PENDAHULUAN
Indonesia merupakan negara hukum yang mempunyai pengaturan terhadap perlakuan pajak di Indonesia. Bentuk usaha tetap di Indonesia menempati kedudukan yang bisa dikatakan khusus disamping pemajakan BUT berbeda di bandingkan dengan pemajakan atas wajib pajak pada umumnya, yang mana dalam kaitannya dengan perjanjian perpajakan (tax treaty).
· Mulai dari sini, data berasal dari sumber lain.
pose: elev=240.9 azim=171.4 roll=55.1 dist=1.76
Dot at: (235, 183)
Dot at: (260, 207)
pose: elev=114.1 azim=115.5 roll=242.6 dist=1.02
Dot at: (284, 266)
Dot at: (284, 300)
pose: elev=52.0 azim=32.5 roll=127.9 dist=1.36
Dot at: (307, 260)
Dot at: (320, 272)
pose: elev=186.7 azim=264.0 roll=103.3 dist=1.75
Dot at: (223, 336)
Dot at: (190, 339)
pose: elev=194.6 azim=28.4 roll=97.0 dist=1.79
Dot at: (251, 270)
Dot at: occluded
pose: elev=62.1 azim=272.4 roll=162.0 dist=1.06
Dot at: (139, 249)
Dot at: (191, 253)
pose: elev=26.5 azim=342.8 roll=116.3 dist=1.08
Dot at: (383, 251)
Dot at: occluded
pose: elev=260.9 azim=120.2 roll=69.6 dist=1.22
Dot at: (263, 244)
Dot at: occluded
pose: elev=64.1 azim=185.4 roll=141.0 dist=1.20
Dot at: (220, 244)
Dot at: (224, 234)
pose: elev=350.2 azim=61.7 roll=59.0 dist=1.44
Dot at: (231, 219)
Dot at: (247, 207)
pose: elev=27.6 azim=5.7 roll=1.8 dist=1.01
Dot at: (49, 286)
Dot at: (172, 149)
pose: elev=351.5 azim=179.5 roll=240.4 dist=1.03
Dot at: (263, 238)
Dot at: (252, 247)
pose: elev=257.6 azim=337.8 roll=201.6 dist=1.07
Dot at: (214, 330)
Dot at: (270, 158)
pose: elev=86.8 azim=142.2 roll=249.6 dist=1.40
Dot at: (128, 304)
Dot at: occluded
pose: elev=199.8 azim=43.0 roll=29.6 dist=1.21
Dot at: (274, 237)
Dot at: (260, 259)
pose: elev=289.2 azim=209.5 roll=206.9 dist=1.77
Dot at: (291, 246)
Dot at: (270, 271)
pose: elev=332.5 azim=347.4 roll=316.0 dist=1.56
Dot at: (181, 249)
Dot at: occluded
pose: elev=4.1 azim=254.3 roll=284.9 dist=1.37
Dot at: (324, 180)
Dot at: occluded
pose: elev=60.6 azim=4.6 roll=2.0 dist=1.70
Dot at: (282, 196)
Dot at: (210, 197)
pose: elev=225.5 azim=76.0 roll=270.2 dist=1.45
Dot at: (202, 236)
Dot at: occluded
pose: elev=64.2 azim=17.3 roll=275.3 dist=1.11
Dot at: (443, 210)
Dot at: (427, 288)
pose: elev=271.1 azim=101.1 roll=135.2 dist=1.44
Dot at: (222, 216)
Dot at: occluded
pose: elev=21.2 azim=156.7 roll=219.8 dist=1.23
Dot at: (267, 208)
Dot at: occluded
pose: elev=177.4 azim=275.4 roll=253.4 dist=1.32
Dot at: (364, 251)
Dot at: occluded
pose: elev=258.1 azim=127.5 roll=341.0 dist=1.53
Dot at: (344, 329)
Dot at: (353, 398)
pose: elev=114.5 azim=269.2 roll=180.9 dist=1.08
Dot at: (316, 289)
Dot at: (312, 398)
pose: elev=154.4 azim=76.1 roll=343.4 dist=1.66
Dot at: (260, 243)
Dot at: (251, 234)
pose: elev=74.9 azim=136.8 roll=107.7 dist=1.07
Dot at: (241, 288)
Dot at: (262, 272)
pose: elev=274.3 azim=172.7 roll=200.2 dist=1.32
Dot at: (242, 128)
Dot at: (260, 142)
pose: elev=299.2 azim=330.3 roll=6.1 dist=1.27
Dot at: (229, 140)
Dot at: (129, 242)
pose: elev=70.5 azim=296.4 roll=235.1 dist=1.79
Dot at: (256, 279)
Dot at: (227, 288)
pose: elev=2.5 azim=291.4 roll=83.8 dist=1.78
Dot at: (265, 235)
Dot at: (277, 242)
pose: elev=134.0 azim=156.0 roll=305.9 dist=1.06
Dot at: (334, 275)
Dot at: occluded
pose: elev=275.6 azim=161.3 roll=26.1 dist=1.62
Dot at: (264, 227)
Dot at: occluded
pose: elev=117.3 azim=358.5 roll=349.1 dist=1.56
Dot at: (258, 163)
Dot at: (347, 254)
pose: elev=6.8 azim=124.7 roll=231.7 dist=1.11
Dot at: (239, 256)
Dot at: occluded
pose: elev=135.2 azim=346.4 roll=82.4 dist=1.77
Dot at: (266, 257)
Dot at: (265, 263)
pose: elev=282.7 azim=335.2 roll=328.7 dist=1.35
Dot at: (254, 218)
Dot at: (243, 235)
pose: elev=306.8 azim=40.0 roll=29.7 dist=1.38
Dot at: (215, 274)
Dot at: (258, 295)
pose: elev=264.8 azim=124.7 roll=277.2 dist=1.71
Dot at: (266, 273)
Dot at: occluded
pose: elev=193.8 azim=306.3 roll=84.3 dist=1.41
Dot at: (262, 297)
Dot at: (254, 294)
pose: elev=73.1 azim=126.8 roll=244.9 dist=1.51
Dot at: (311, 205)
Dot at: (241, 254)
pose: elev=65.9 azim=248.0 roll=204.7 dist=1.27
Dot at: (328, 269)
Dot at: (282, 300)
Dengan adanya BUT ini mempengaruhi Hak suatu negara untuk mengenakan pajak terhadap obyek yang di maksud.
Perusahaan dengan bentuk usaha tetap yang ada di Indonesia dilakukan baik oleh orang pribadi maupun badan yang pendiriannya tidak dilakukan di Indonesia, memiliki perbedaan dengan konsep dengan bentuk usaha yang diperkenankan menurut undang-undang penanaman modal dalam pasal 5 ayat 2. Dimana dalam prakteknya di negara Indonesia ternyata konsistensi secara hukum berkaitan bentuk usaha tetap yang diperlakukan sebagai subjek pajak luar negeri.
PEMBAHASAN
Bentuk usaha tetap (BUT) merupakan bentuk usaha yang digunakan oleh subjek pajak luar negeri baik orang pribadi atau badan dalam menjalankan usaha kegiatan di Indonesia. Pada pasal 2 ayat 5 undang-undang nomor 36 tahun 2008 tentang pajak penghasilan, bentuk usaha tetap adalah bentuk usaha yang dipergunakan oleh orang pribadi yang berada di Indonesia tidak lebih dari 183 hari dalam jangka waktu 12 bulan, dan badan tidak didirikan dan tidak bertempat kedudukan di Indonesia untuk menjalankan usaha atau melakukan kegiatan di Indonesia. Batas waktu sebanyak 183 hari dalam satu tahun di terapkan apabila antara Indonesia dan negara asal perusahaan tersebut tidak memiliki tax treaty.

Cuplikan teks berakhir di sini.